MIRANO Via i manifesti di protesta al Mariutto per la processione del Corpus Domini, i sindacati denunciano intimidazioni e inaspriscono la lotta: «Ne rimettiamo più di prima e alle prossime occasioni di visibilità in cui i vertici vogliono far bella la struttura». Destinatari dell’accusa di aver rimosso le rimostranze sono proprio i vertici della casa di riposo, che però negano di aver dato ordini a riguardo.

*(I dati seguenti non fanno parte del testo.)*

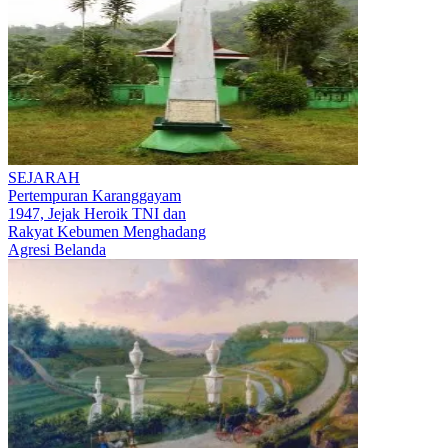
SEJARAH
Pertempuran Karanggayam
1947, Jejak Heroik TNI dan
Rakyat Kebumen Menghadang
Agresi Belanda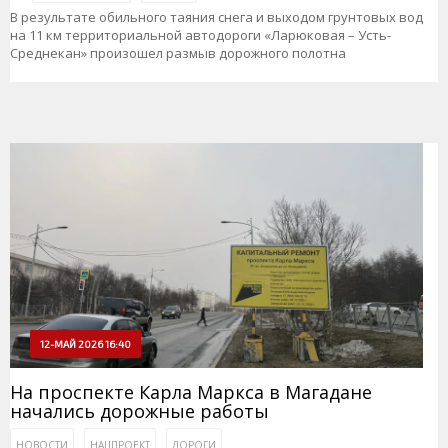
В результате обильного таяния снега и выходом грунтовых вод
на 11 км территориальной автодороги «Ларюковая – Усть-
Среднекан» произошел размыв дорожного полотна
12-МАЙ 2026 16:40
На проспекте Карла Маркса в Магадане
начались дорожные работы
НОВОСТИ
НАЦПРОЕКТ
ДОРОГИ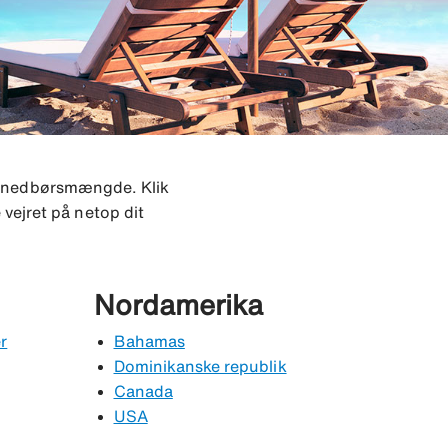
g nedbørsmængde. Klik
 vejret på netop dit
Nordamerika
r
Bahamas
Dominikanske republik
Canada
USA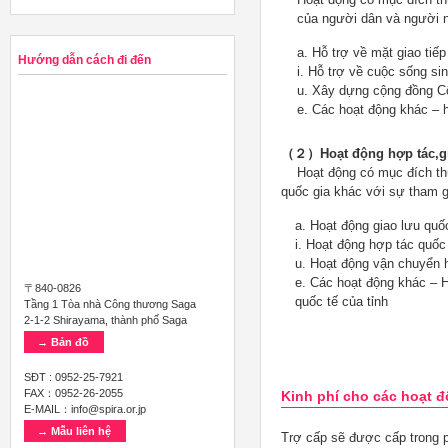
của người dân và người n
a. Hỗ trợ về mặt giao tiế
Hướng dẫn cách đi đến
i. Hỗ trợ về cuộc sống si
u. Xây dựng cộng đồng C
e. Các hoạt động khác – 
（２）Hoạt động hợp tác,gi
Hoạt động có mục đích thú
quốc gia khác với sự tham g
a. Hoạt động giao lưu quố
i. Hoạt động hợp tác quốc
u. Hoạt động vận chuyển 
e. Các hoạt động khác – 
〒840-0826
quốc tế của tỉnh
Tầng 1 Tòa nhà Công thương Saga
2-1-2 Shirayama, thành phố Saga
→ Bản đồ
SĐT : 0952-25-7921
FAX：0952-26-2055
Kinh phí cho các hoạt 
E-MAIL：info@spira.or.jp
→ Mẫu liên hệ
Trợ cấp sẽ được cấp trong p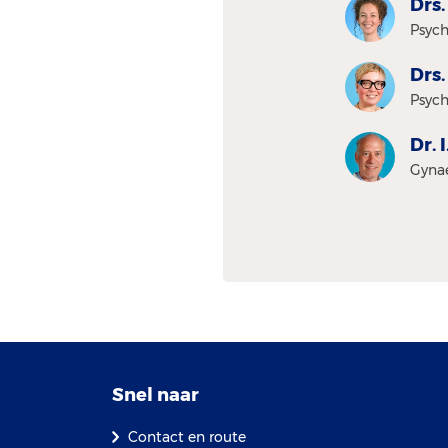
Drs.
Psyc
Drs.
Psych
Dr. 
Gyna
Snel naar
Contact en route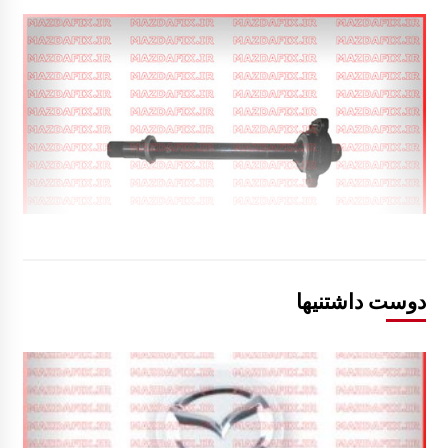
دوست داشتنیها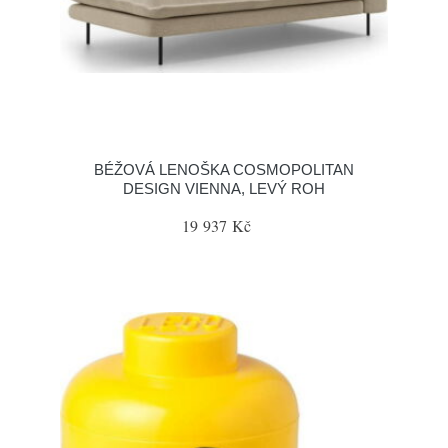
BÉŽOVÁ LENOŠKA COSMOPOLITAN
DESIGN VIENNA, LEVÝ ROH
19 937 Kč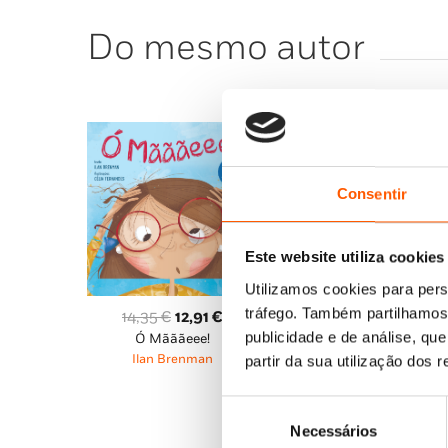
Do mesmo autor
Consentir
Este website utiliza cookies
Utilizamos cookies para pers
O
O
13,29
€
11,96
€
tráfego. Também partilhamos 
O
O
14,35
€
12,91
€
Como É que Ele Foi Para
preço
pre
publicidade e de análise, q
Ó Mãããeee!
preço
preço
aí Dentro?
original
atu
Ilan Brenman
partir da sua utilização dos 
original
atual
Ilan Brenman
era:
é:
era:
é:
13,29 €.
11,
Seleção
14,35 €.
12,91 €.
Necessários
de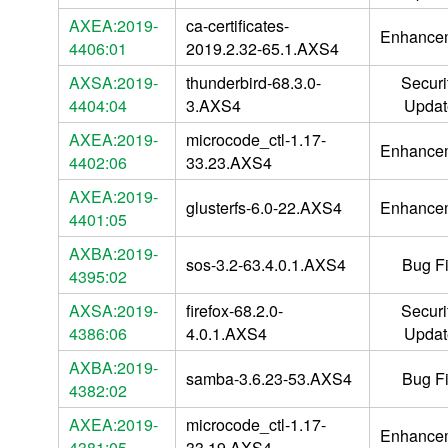
AXEA:2019-
ca-certificates-
Enhance
4406:01
2019.2.32-65.1.AXS4
AXSA:2019-
thunderbird-68.3.0-
Securi
4404:04
3.AXS4
Updat
AXEA:2019-
microcode_ctl-1.17-
Enhance
4402:06
33.23.AXS4
AXEA:2019-
glusterfs-6.0-22.AXS4
Enhance
4401:05
AXBA:2019-
sos-3.2-63.4.0.1.AXS4
Bug F
4395:02
AXSA:2019-
firefox-68.2.0-
Securi
4386:06
4.0.1.AXS4
Updat
AXBA:2019-
samba-3.6.23-53.AXS4
Bug F
4382:02
AXEA:2019-
microcode_ctl-1.17-
Enhance
4381:05
33.19.AXS4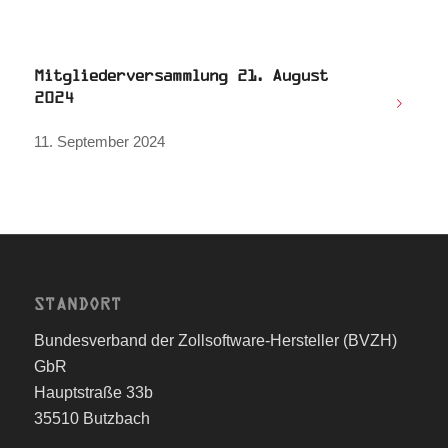
Mitgliederversammlung 21. August
2024
11. September 2024
STANDORT
Bundesverband der Zollsoftware-Hersteller (BVZH)
GbR
Hauptstraße 33b
35510 Butzbach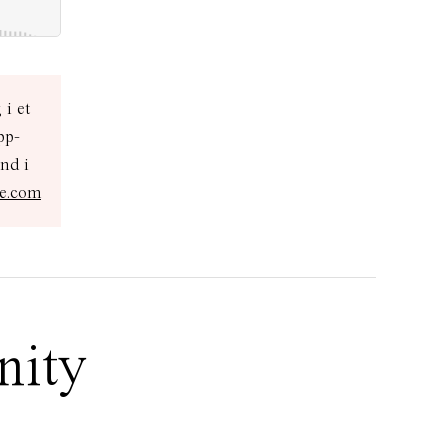
 i et
pp-
ind i
ke.com
nity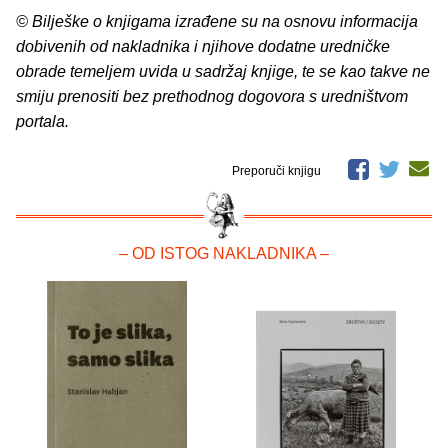
© Bilješke o knjigama izrađene su na osnovu informacija
dobivenih od nakladnika i njihove dodatne uredničke
obrade temeljem uvida u sadržaj knjige, te se kao takve ne
smiju prenositi bez prethodnog dogovora s uredništvom
portala.
Preporuči knjigu
– OD ISTOG NAKLADNIKA –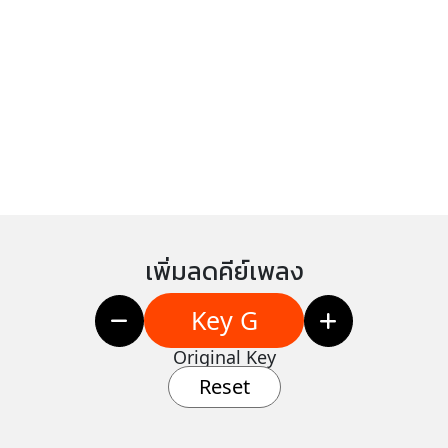
เพิ่มลดคีย์เพลง
Key G
Original Key
Reset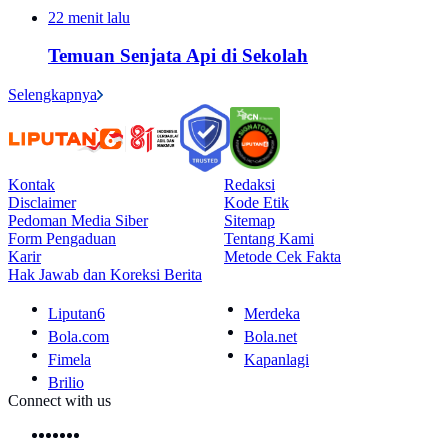
22 menit lalu
Temuan Senjata Api di Sekolah
Selengkapnya
Kontak
Redaksi
Disclaimer
Kode Etik
Pedoman Media Siber
Sitemap
Form Pengaduan
Tentang Kami
Karir
Metode Cek Fakta
Hak Jawab dan Koreksi Berita
Liputan6
Merdeka
Bola.com
Bola.net
Fimela
Kapanlagi
Brilio
Connect with us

Fatto sta che domenica scorsa il corteo religioso doveva passare per gli spazi antistanti l’Ipab di via Zinelli, dove da tempo sono affissi cartelli e bandiere sindacali per la protesta in atto nei confronti di direzione, cda e sindaco di Mirano. «Che da tempo», spiegano Antonio Battistuzzo, Cgil-Fp e Roberto Panciera, Uil-Fpl, «hanno assunto decisioni gravi o dimostrato disinteresse per la vertenza». «Sabato, probabilmente in serata», continuano i sindacati, «qualcuno ha rimosso tutto il materiale esposto. Forse perché inopportuno viste le celebrazioni della domenica? Perché davano fastidio a chi doveva transitare in zona? O forse perché si voleva mettere in buona luce l’operato e la buona gestione del Mariutto da parte degli amministratori?». Il presidente dell’Ipab, Vincenzo Rossi, nega ogni coinvolgimento. Ma chi ha tolto gli striscioni allora? Per i sindacati cambia poco: «È comunque un autogol per il Mariutto», affermano Battistuzzo e Panciera, «una caduta di stile e un maldestro tentativo di reprimere le critiche di chi non condivide libere espressioni di dissenso. Non ci faremo intimidire e anzi, rimetteremo al loro posto bandiere, manifesti, striscioni vecchi e nuovi, frutto del pensiero dei lavoratori. E lo faremo soprattutto in occasione della prossima settimana “Porte aperte al Mariutto”.